Once a devastated mill town, by 1959 Locke City has established itself as a thriving center of vice tourism. The city is controlled by boss Royal Beaumont, who took it by force many years ago and has held it against all comers since. Now his domain is being threatened by an invading crime syndicate. But in a town where crime and politics are virtually indivisible, there are other players awaiting their turn onstage. Emmett Till's lynching has inflamed a nascent black revolutionary movement. A neo-Nazi organization is preparing for race war. Juvenile gangs are locked in a death struggle over useless pieces of "turf." And some shadowy group is supplying them all with weapons. With an IRA unit and a Mafia family also vying for local supremacy, it's no surprise that the whole town is under FBI surveillance. But that agency is being watched, too.
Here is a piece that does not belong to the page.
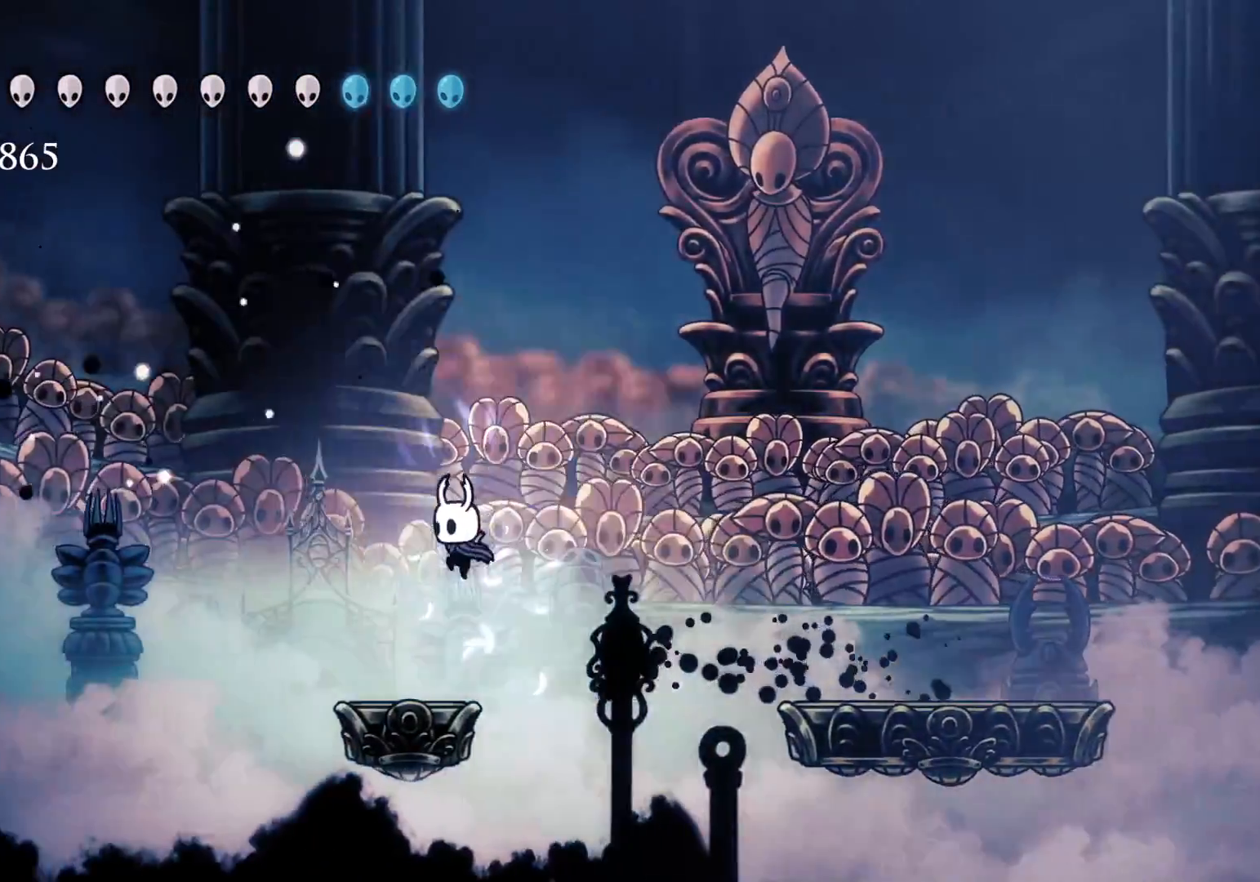
{"keys": ["s"], "mouse": [], "events": [[183, "s", "down"], [333, "s", "up"], [466, "s", "down"]]}
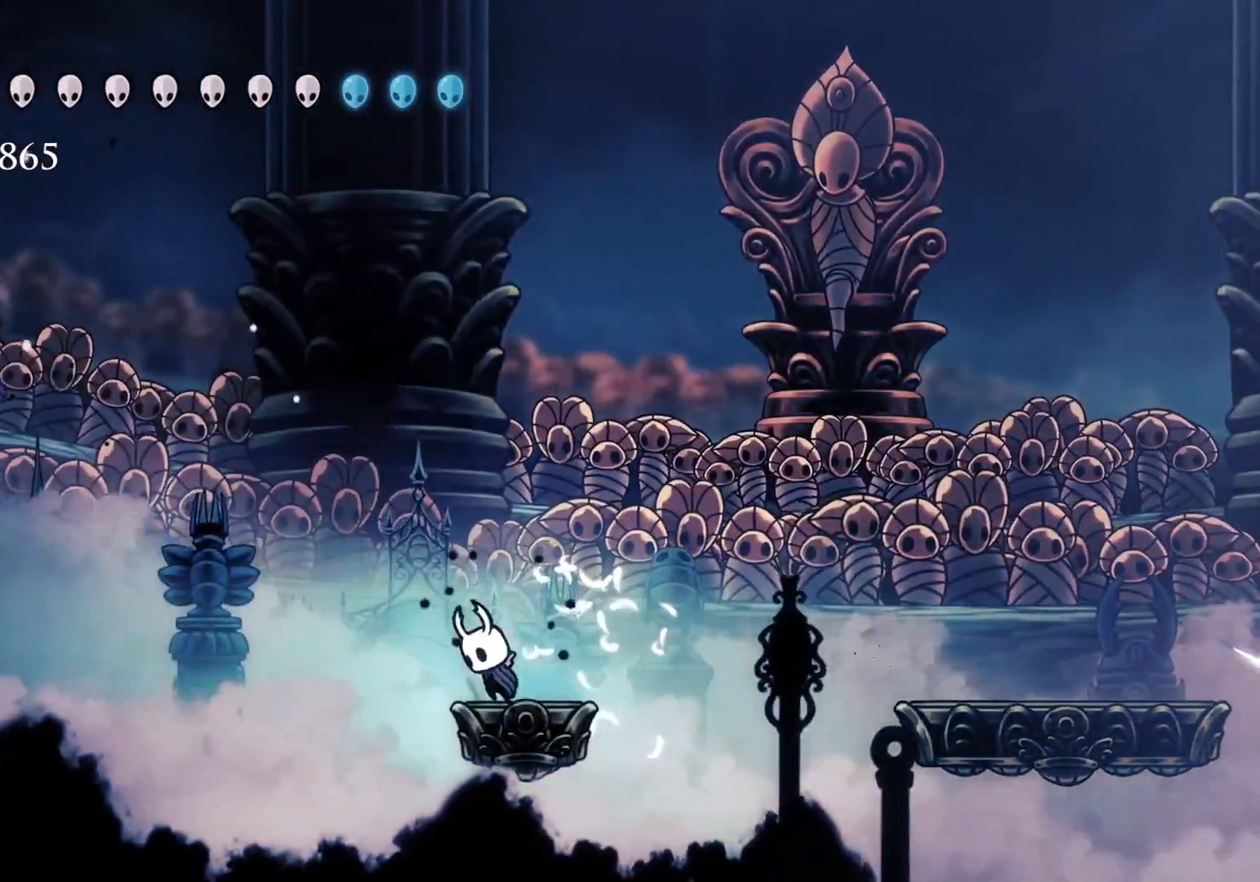
{"keys": ["s"], "mouse": [], "events": [[16, "space", "down"], [450, "space", "up"]]}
Beaumont ups the ante by importing a hired killer, Walter Dett, a master tactician whose trademark is wholesale destruction. But there are a number of wild cards in this game, including Jimmy Procter, an investigative reporter whose tools include stealth, favor-trading, and blackmail, and Sherman Layne, the one clean Locke City cop, whose informants range from an obsessed "watcher" who patrols the edge of the forest where cars park for only one reason, to the madam of the country's most expensive bordello. But Layne is guarding a secret of his own, one that could destroy more than his career. Even the most innocent are drawn into the ultimate-stakes game, like Tussy, the beautiful waitress whose mystically deep connection with Walker Dett might inadvertently ignite the whole combustible mix.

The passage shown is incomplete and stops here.